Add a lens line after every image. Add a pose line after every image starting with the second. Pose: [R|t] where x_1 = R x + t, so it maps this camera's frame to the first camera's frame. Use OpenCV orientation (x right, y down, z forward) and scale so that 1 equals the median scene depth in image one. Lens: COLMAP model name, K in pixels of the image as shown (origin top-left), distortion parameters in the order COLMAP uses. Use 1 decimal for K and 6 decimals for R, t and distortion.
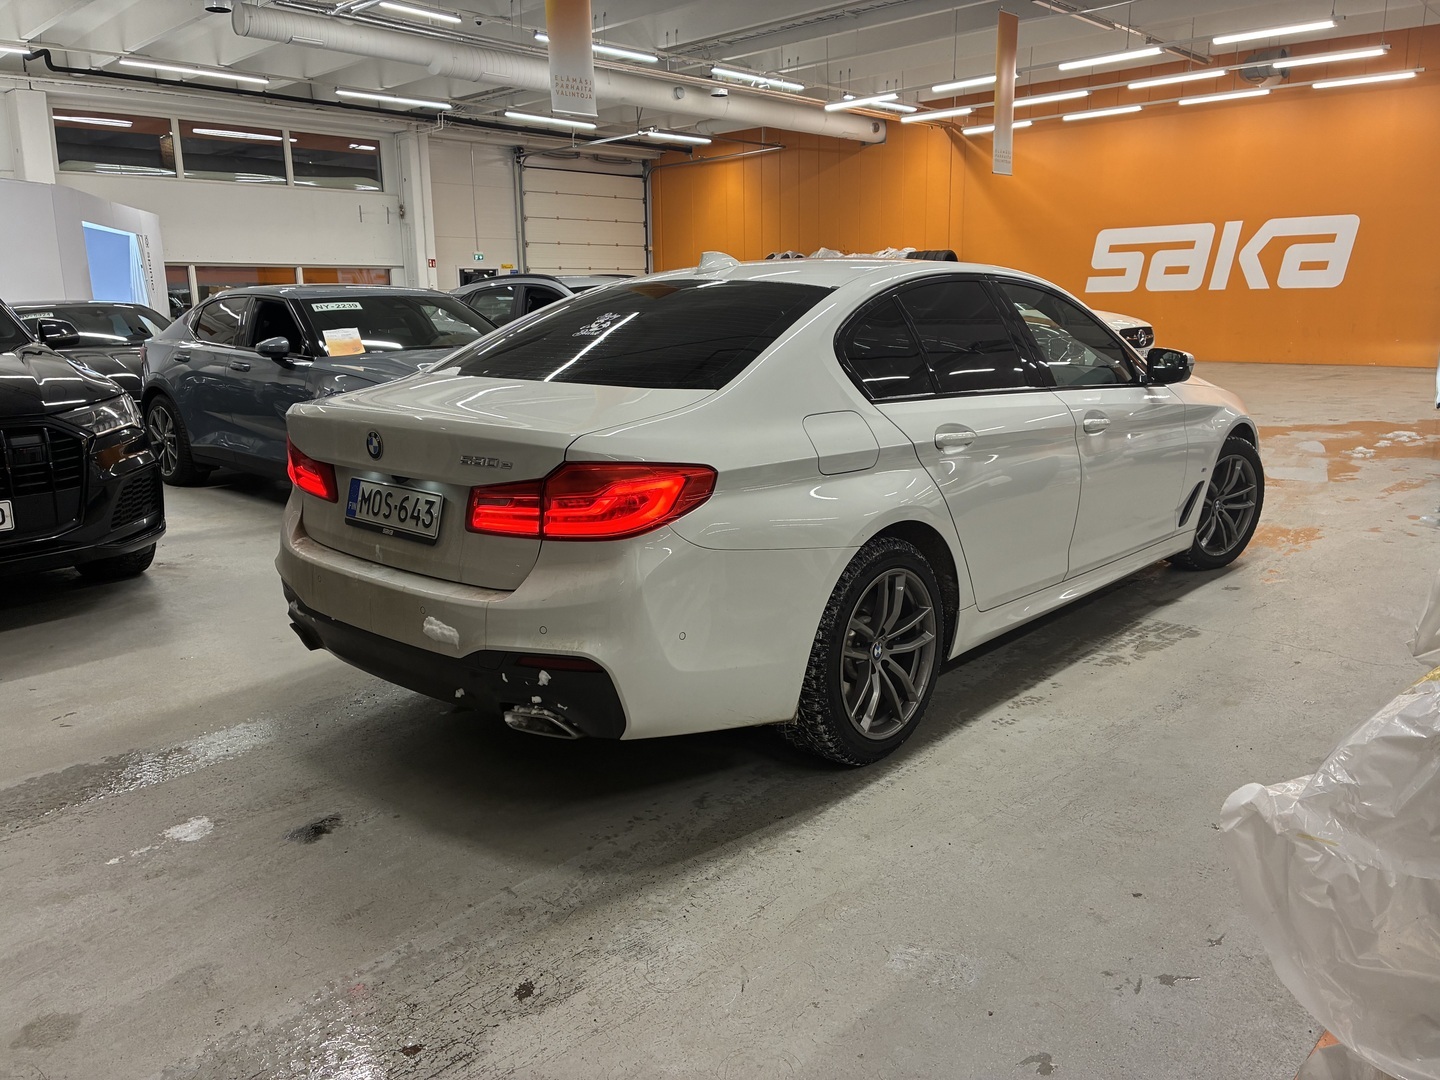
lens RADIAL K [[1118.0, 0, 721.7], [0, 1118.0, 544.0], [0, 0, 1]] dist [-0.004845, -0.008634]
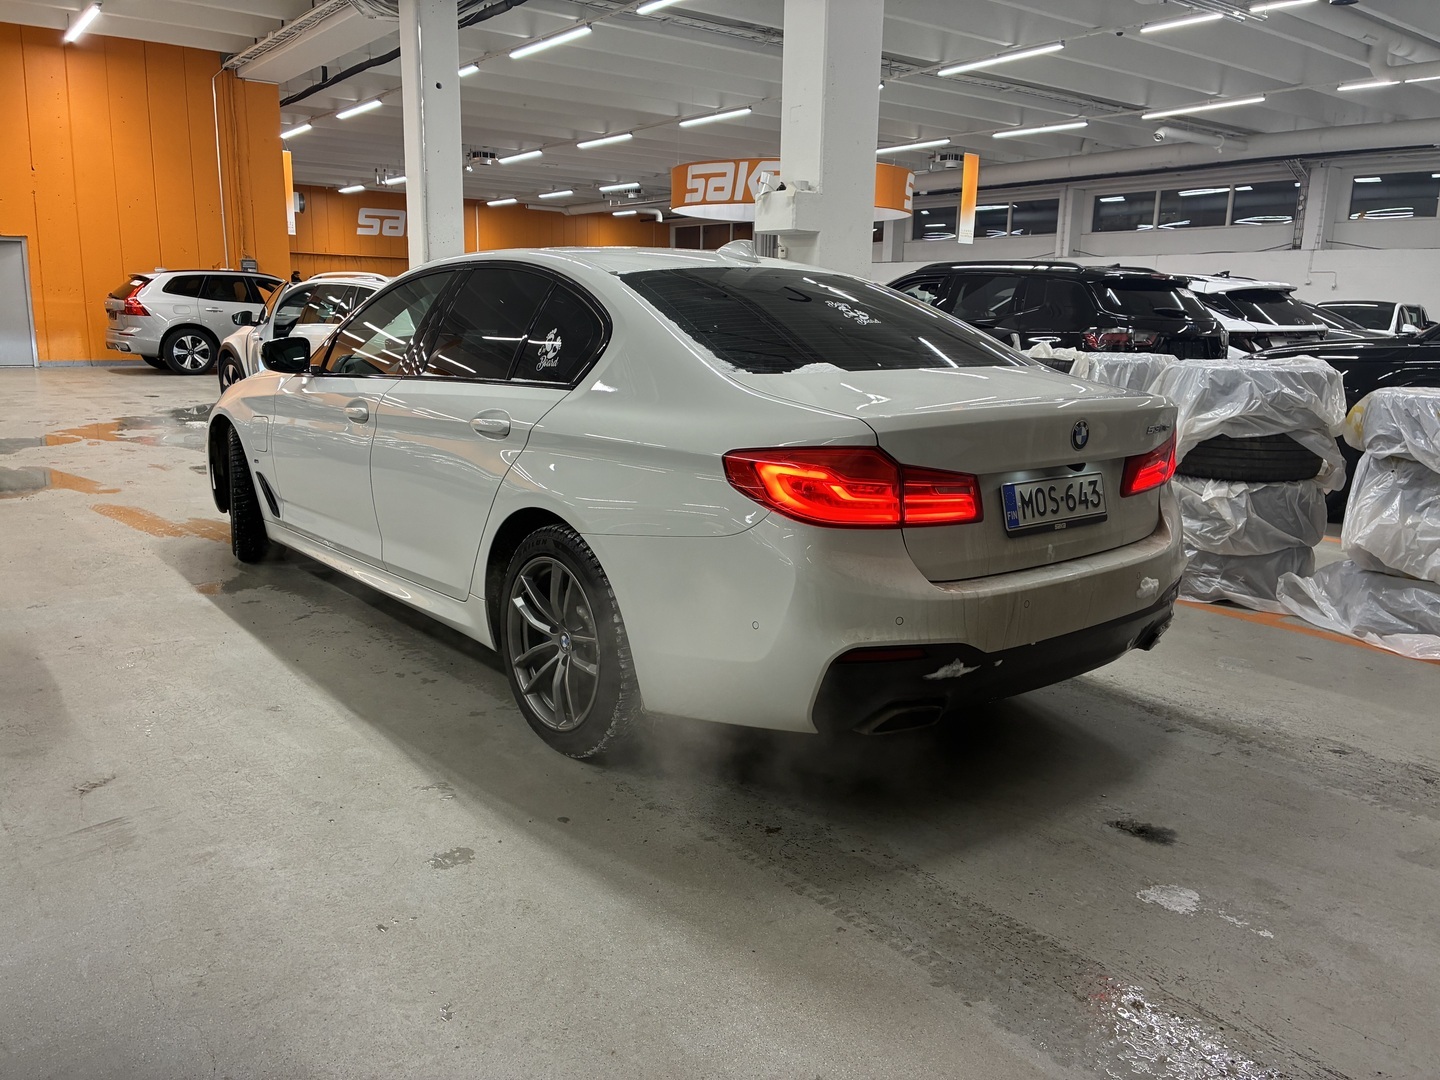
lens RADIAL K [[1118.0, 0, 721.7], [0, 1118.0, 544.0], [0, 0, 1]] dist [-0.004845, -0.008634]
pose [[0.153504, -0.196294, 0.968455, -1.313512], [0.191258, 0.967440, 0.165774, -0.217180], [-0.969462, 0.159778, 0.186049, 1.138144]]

TO DO.
Copy out every line of the data above that contains the string "pose".

OUTPUT OF THE TASK.
Add a lens line after every image. Add a pose line after every image starting with the second. Pose: [R|t] where x_1 = R x + t, so it maps this camera's frame to the first camera's frame. Use OpenCV orientation (x right, y down, z forward) and scale so that 1 equals the median scene depth in image one. Lens: COLMAP model name, K in pixels of the image as shown (origin top-left), distortion parameters in the order COLMAP uses. Use 1 decimal for K and 6 decimals for R, t and distortion.
pose [[0.153504, -0.196294, 0.968455, -1.313512], [0.191258, 0.967440, 0.165774, -0.217180], [-0.969462, 0.159778, 0.186049, 1.138144]]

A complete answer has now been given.